Les wigwams offraient de nombreux avantages pour les groupes nomades. Ils pouvaient être transportés facilement, ils se montaient rapidement et protégeaient bien des éléments. D’ailleurs le père Biard mentionnait qu’«on ne [le] croyrait pas, ils sont très bien là dedans à petit feu, voire aux plus grandes rigueurs de l’hyver». (Relation des Jésuites, 1972 t I, 1611 :9)
Par contre, l’adaptation à ce type d’habitation ne semble pas avoir été aisée pour tous les missionnaires. En effet, le père Le Jeune se plaint de quatre inconvénients: le froid, le chaud, la fumée et les chiens. «[L’hivers] vous avez la tête à la neige, il n’y a qu’une branche de pin entre deux, bien souvent rien que votre bonnet, les vents ont liberté d’entrer par mille endroits […] Un petit lieu, comme sont leurs cabanes, s’échauffe aisément par un bon feu, qui me rotissait par fois et me grillait de tous côté […] Mais pour la fumée, je vous confesse que c’est un martyre […] il fallait mettre la bouche contre terre pour pouvoir respirer [Les chiens] se venaient coucher tantôt sur mes épaules, tantôt sur mes pieds […] ils me pressaient par fois et m’importunaient si fort, qu’en me donnant un peu de chaleur, ils me dérobaient tout mon sommeil» (Jésuites 1972 t. I, 1634 : 52-53).
Bibliographie
Denhez, Marc, 1994, The Canadian Home From Cave to Electronic Cocoon, Dundurn Press, Toronto, 255 p.
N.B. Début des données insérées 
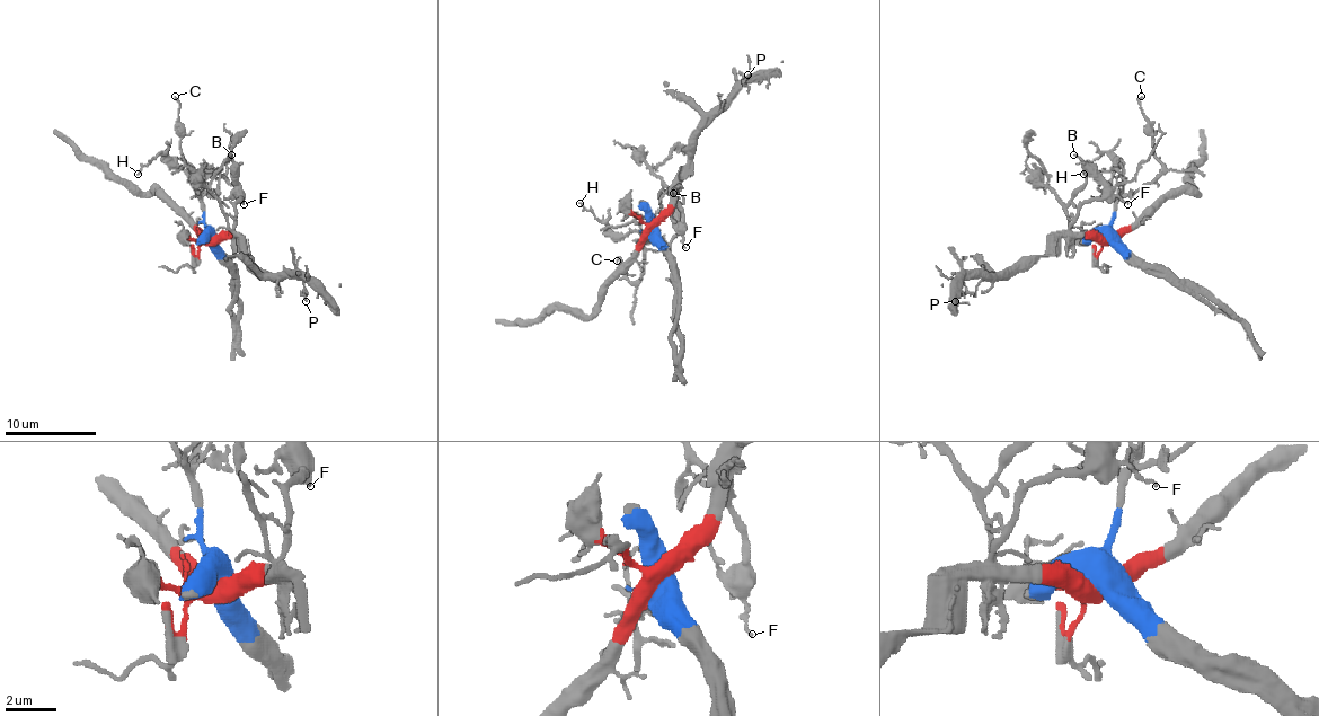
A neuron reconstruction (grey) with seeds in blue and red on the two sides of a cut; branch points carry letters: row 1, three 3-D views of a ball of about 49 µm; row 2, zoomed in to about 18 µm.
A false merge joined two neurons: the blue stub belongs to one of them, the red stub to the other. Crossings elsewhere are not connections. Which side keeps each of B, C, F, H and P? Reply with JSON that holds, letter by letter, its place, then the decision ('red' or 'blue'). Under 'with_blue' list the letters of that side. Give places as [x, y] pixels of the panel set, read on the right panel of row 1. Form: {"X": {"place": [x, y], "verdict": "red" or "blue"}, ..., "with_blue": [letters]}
{"B": {"place": [1073, 155], "verdict": "red"}, "C": {"place": [1141, 96], "verdict": "blue"}, "F": {"place": [1127, 204], "verdict": "red"}, "H": {"place": [1083, 174], "verdict": "blue"}, "P": {"place": [955, 301], "verdict": "red"}, "with_blue": ["C", "H"]}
Jésuites, 1972, Relations des Jésuites contenant ce qui s’est passé de plus remarquable dans les missions des pères de la Compagnie de Jésus dans la Nouvelle-France, 1611-1672, Éditions du Jour, Montréal, 6 volumes.
Laberge, Marc, 1998, Affiquets, matachias et vermillon. Ethnographie illustrée des Algonquiens du nord-est de l’Amérique aux XVIe, XVIIe et XVIIIe siècles, Collection Signes des Amériques, Recherches amérindiennes au Québec, Montréal, 227 p.
Nabokov, Peter et Robert Easton, 1989, Native American Architecture, Oxford University Press, 431 p.
Séguin, Jocelyne, 1985, La synthèse archéologique et ethnohistorique du Complexe La Grande, Société d’énergie de la Baie James, 632 p.
Tassé, Gilles, 2000, L’Archéologie au Québec, Mots, techniques, objets, Éditions Fides, 148 p.